RECORDS:
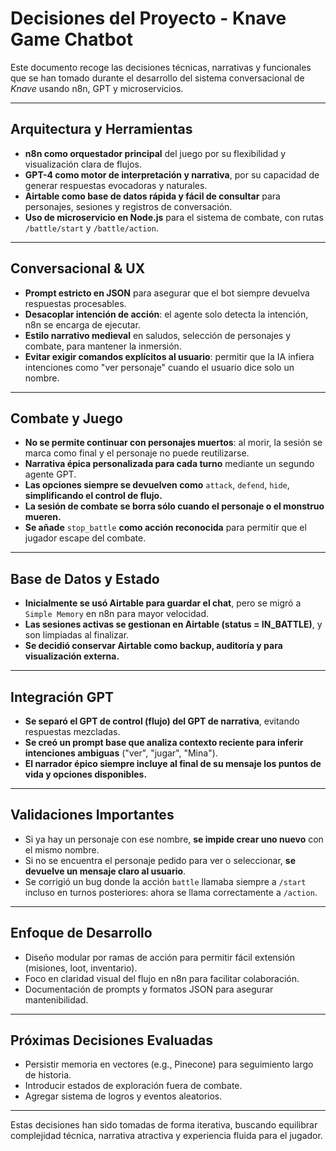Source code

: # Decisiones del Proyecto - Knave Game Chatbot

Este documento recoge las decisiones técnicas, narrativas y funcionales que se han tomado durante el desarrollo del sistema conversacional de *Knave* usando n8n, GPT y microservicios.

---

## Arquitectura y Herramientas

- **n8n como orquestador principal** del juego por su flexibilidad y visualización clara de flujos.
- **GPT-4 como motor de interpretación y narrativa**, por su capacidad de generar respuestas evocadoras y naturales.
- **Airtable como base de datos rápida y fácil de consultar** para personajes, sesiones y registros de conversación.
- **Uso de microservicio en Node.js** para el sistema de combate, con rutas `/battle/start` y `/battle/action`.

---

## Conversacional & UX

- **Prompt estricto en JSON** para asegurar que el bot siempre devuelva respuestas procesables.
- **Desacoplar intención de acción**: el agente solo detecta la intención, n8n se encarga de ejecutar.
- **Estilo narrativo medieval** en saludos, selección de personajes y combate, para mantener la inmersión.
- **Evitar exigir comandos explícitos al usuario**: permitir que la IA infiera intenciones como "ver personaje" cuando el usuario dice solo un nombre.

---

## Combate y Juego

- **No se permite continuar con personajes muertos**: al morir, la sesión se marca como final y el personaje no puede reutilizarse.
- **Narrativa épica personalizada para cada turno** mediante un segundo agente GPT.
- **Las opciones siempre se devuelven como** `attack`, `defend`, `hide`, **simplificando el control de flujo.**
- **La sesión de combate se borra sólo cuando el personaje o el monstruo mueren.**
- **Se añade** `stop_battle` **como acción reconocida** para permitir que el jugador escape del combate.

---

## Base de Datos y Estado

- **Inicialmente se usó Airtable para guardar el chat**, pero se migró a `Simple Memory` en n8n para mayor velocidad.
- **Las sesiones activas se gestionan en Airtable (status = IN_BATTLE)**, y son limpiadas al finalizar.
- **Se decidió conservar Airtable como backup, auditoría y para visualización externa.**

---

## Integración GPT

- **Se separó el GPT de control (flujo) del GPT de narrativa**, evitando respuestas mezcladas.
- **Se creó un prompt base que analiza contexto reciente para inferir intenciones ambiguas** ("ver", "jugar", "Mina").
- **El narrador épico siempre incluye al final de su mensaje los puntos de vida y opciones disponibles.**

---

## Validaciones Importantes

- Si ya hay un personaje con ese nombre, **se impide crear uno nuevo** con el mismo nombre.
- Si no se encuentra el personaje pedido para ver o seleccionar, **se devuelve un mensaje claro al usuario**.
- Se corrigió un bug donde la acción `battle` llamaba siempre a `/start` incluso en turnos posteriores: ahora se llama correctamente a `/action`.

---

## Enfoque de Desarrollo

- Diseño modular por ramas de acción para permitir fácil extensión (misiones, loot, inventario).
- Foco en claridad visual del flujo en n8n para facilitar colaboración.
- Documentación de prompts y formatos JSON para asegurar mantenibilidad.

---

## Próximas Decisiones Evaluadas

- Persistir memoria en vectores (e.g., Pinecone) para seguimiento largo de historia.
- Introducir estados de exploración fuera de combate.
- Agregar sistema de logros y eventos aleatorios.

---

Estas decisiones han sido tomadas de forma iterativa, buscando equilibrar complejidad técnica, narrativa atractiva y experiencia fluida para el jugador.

PROBLEM STATEMENT: Work out how many lines in the entries contain the string "asegurar", then reply with that number and nothing more.

SOLUTION FOR THIS TASK: 2